Here is the explanation of what it means 6.7.6.3/7:
If the keyword
static
also appears within the[
and]
of the array type derivation, then for each call to the function, the value of the corresponding actual argument shall provide access to the first element of an array with at least as many elements as specified by the size expression.
It is not quite clear what it means. I ran the following example:
main.c
#include "func.h"
int main(void){
char test[4] = "123";
printf("%c\n", test_func(2, test));
}
And 2 different implementations of the test_func
:
func.h
char test_func(size_t idx, const char[const static 4]);
func.c
char test_func(size_t idx, const char arr[const static 4]){
return arr[idx];
}
func.h
char test_func(size_t idx, const char[const 4]);
func.c
char test_func(size_t idx, const char arr[const 4]){
return arr[idx];
}
I checked the assembly code compiled with gcc 7.4.0 -O3
of the function in both of the cases and it turned out to be completely identical:
Disassembly of the functions
(gdb) disas main
sub rsp,0x18
mov edi,0x2
lea rsi,[rsp+0x4]
mov DWORD PTR [rsp+0x4],0x333231
mov rax,QWORD PTR fs:0x28
mov QWORD PTR [rsp+0x8],rax
xor eax,eax
call 0x740 <test_func>
[...]
(gdb) disas test_func
movzx eax,BYTE PTR [rsi+rdi*1]
ret
Can you give an example where the static keyword gives some benefits (or any differences at all) comparing to non-static counterpart?
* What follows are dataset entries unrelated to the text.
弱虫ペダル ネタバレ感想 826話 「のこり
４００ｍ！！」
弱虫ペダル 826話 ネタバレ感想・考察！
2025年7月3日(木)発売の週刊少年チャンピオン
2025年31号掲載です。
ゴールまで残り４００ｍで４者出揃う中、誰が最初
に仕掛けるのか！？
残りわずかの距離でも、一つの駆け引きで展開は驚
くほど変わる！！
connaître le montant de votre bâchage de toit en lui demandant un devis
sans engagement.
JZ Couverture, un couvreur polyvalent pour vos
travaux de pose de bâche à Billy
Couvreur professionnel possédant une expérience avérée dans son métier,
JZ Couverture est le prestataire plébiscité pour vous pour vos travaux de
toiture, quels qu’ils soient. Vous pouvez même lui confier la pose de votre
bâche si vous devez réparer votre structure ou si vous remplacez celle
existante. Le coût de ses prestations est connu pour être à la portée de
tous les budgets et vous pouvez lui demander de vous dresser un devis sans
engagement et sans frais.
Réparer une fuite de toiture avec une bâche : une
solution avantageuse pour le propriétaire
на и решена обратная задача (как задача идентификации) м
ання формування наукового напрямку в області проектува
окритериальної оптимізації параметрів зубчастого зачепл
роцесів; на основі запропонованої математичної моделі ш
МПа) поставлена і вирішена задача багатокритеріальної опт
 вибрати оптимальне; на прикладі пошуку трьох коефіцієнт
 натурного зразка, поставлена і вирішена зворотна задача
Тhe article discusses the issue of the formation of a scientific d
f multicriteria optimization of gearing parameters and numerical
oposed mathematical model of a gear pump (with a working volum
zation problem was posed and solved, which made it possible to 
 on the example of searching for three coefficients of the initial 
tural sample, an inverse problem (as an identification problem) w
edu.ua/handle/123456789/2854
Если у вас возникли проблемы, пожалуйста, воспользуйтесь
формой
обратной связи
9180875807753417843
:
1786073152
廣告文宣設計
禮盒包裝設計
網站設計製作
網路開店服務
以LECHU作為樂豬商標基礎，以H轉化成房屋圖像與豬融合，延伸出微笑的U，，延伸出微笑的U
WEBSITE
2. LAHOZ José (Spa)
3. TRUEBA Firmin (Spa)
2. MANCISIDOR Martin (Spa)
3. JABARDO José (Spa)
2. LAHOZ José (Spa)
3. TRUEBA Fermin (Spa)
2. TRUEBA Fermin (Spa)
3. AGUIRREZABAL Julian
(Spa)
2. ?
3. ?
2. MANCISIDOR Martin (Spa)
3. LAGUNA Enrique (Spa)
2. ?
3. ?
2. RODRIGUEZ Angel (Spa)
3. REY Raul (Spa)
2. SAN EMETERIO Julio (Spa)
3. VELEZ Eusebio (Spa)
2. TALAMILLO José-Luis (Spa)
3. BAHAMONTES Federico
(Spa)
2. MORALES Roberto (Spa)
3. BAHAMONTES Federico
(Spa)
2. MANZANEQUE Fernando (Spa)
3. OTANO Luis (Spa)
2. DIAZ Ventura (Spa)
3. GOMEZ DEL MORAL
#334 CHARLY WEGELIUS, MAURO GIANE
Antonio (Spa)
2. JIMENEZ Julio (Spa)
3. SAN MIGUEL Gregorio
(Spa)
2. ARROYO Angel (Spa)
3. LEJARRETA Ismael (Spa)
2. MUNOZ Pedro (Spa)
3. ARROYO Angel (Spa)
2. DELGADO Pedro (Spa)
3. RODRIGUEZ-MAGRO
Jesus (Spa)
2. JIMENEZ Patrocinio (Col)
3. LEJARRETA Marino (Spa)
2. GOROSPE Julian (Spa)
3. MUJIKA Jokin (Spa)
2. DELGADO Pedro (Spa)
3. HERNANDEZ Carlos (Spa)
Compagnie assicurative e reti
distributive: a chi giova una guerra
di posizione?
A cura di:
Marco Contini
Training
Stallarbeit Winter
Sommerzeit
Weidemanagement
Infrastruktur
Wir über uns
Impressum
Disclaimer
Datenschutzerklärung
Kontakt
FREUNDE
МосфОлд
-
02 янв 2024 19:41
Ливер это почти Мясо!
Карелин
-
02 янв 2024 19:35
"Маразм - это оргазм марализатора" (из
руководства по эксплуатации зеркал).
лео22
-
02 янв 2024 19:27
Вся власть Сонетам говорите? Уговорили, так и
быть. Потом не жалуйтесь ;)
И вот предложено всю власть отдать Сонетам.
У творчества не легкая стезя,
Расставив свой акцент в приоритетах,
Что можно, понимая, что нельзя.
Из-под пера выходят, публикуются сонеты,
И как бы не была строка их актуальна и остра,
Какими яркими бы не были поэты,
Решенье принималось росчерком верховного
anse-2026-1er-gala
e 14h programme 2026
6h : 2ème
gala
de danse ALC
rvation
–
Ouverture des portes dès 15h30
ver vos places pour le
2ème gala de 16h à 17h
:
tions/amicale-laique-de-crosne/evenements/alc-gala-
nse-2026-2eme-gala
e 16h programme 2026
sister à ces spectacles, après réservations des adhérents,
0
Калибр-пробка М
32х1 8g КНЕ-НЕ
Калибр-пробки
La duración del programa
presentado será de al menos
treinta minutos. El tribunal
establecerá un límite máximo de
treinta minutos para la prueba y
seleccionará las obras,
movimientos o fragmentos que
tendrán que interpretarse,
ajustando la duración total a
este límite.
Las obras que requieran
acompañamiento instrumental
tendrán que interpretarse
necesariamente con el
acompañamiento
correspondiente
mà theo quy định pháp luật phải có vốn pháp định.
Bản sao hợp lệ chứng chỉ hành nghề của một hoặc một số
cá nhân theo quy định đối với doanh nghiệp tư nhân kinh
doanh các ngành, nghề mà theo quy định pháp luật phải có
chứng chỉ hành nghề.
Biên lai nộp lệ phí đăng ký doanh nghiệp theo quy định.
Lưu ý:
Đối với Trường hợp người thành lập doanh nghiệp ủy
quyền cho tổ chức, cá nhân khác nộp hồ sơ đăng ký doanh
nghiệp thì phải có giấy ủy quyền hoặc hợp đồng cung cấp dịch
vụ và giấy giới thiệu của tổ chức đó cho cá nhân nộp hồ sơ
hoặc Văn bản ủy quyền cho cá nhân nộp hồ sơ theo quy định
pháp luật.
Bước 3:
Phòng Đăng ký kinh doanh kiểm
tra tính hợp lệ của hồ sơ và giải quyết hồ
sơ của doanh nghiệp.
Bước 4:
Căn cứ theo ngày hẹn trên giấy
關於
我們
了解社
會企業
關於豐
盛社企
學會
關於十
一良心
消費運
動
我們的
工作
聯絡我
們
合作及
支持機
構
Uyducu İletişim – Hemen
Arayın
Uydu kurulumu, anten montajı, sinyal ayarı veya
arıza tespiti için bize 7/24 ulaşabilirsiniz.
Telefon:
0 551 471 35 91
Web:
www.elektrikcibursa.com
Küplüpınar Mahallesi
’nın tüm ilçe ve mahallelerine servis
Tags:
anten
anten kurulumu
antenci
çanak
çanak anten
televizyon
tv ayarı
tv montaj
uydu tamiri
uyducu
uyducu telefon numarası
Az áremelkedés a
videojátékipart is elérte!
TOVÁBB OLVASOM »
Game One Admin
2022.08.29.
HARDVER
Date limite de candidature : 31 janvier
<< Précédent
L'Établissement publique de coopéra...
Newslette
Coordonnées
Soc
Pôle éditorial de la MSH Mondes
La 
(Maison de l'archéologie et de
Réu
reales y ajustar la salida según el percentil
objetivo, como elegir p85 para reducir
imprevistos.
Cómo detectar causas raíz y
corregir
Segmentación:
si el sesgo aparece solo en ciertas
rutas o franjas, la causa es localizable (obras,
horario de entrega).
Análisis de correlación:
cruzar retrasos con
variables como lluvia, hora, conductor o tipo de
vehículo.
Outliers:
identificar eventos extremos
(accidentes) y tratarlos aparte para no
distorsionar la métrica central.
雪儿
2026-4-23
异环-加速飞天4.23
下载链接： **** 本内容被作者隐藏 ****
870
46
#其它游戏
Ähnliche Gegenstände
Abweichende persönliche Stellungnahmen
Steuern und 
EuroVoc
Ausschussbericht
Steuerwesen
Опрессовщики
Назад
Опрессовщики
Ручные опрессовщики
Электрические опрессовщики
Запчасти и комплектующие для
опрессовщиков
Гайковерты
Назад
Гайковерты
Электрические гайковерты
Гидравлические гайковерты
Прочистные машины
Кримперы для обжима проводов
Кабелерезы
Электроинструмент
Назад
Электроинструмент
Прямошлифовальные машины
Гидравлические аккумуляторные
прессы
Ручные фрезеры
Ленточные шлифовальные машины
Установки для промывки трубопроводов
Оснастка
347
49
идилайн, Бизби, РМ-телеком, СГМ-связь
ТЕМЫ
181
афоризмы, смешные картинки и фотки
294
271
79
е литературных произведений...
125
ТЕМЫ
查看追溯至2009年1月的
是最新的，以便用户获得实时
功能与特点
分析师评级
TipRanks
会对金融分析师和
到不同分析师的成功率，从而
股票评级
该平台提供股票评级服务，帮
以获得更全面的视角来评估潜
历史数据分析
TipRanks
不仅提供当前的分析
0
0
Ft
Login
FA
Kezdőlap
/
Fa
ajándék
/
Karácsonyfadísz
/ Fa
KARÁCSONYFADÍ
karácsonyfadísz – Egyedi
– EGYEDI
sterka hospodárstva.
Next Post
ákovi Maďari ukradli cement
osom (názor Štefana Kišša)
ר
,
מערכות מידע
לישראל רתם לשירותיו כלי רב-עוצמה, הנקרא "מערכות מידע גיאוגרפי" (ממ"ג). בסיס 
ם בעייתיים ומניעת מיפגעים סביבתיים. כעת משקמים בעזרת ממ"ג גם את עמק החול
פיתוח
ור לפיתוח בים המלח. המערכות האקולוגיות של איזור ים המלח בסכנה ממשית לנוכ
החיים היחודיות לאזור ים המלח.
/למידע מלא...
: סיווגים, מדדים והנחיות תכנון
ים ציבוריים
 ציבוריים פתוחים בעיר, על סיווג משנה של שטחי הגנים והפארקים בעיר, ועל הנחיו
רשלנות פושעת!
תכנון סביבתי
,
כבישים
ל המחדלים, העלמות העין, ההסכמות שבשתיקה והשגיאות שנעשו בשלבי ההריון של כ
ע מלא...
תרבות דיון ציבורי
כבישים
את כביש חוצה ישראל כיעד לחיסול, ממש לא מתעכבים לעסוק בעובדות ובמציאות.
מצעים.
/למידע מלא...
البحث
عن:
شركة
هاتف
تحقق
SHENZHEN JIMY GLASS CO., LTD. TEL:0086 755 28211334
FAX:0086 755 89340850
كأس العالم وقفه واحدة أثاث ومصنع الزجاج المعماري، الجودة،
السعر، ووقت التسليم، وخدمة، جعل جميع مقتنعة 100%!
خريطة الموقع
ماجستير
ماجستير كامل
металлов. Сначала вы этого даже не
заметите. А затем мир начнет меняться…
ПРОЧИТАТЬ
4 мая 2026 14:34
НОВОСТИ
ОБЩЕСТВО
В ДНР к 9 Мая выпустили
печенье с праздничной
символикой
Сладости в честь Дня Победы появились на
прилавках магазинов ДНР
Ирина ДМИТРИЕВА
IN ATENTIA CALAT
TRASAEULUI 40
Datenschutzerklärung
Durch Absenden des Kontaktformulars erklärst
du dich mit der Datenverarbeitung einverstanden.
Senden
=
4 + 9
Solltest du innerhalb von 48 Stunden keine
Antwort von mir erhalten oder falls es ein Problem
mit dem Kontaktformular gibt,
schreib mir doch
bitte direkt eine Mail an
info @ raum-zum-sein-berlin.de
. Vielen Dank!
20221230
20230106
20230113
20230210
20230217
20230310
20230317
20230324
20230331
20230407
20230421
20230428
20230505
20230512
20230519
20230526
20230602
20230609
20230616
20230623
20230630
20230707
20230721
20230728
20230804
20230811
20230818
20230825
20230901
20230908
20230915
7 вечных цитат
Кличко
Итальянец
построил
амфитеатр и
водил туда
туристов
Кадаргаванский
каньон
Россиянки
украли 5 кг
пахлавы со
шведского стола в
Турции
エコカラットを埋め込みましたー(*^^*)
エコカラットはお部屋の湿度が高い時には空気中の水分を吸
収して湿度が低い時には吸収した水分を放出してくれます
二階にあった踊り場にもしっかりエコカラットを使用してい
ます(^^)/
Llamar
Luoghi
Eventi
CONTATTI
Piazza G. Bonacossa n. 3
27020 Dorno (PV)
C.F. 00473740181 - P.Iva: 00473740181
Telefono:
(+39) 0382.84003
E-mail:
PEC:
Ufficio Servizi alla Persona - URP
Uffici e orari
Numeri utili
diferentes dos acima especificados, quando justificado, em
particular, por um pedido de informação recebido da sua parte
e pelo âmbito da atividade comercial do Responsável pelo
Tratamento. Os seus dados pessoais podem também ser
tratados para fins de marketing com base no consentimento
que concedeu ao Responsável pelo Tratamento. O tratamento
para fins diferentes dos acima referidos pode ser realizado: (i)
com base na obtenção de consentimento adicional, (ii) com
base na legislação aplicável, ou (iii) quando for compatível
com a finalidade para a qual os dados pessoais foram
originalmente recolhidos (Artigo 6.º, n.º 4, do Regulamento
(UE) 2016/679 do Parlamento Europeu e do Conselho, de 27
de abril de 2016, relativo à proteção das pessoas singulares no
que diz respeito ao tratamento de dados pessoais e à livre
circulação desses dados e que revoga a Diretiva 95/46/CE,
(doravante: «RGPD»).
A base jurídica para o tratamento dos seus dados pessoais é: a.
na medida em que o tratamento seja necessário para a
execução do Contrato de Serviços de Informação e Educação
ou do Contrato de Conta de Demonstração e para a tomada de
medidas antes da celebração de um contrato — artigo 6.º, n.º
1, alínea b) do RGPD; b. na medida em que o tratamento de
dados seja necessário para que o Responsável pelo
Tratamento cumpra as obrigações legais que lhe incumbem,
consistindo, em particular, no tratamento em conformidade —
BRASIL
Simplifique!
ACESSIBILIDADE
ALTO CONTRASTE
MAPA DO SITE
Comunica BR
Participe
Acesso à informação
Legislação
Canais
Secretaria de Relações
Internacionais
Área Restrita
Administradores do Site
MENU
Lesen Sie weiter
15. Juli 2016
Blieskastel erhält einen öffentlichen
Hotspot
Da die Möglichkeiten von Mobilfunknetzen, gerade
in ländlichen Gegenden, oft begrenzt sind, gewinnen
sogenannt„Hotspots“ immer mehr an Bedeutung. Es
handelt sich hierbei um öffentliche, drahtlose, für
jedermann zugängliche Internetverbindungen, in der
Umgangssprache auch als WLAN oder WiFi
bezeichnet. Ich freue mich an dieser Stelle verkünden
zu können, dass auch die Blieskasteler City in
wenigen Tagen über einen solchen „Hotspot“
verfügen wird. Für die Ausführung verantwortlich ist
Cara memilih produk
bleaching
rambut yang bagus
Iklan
Here is an example where static
actually makes a difference:
unsigned foo(unsigned a[2])
{
return a[0] ? a[0] * a[1] : 0;
}
clang (for x86-64, with -O3) compiles this to
foo:
mov eax, dword ptr [rdi]
test eax, eax
je .LBB0_1
imul eax, dword ptr [rdi + 4]
ret
.LBB0_1:
xor eax, eax
ret
But after replacing the function parameter with unsigned a[static 2]
, the result is simply
foo:
mov eax, dword ptr [rdi + 4]
imul eax, dword ptr [rdi]
ret
The conditional branch is not necessary because a[0] * a[1]
evaluates to the correct result whether a[0] is zero or not. But without the static
keyword, the compiler cannot assume that a[1] can be accessed, and thus has to check a[0].
Currently only clang does this optimization; ICC and gcc produce the same code in both cases.
This isn't used much by compilers in my experience, but one use is that the compiler can assume that the (array decayed into pointer) parameter is not NULL
.
Given this function, both gcc and clang (x86) produce identical machine code at -O3
:
int func (int a[2])
{
if(a)
return 1;
return 0;
}
Disassembly:
func:
xor eax, eax
test rdi, rdi
setne al
ret
When changing the parameter to int a[static 2]
, gcc gives the same output as before, but clang does a better job:
func:
mov eax, 1
ret
Since clang realizes that a
can never be NULL, so it can skip the check.